* **WORK TO COMPLETE**: Reproduce what is written in the records below exactly, and leave out the images.

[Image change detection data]
#####
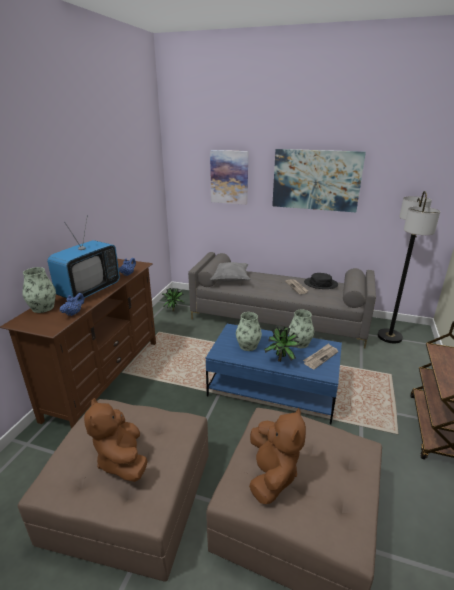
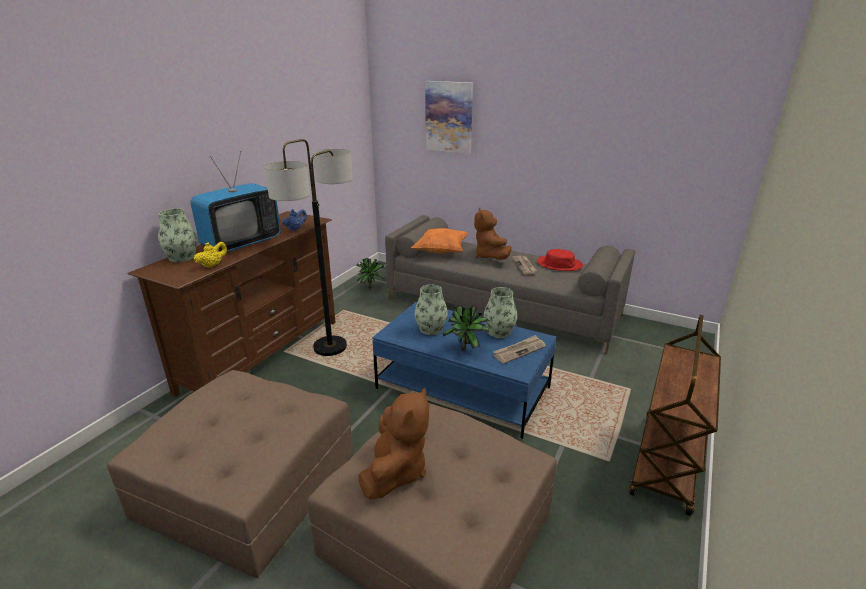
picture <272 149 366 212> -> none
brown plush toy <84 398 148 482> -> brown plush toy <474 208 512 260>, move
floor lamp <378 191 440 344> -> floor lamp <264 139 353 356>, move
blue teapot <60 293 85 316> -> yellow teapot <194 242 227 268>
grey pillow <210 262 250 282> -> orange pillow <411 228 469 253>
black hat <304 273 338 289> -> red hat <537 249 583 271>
#####
* **WRITTEN SOLUTION**:
picture <272 149 366 212> -> none
brown plush toy <84 398 148 482> -> brown plush toy <474 208 512 260>, move
floor lamp <378 191 440 344> -> floor lamp <264 139 353 356>, move
blue teapot <60 293 85 316> -> yellow teapot <194 242 227 268>
grey pillow <210 262 250 282> -> orange pillow <411 228 469 253>
black hat <304 273 338 289> -> red hat <537 249 583 271>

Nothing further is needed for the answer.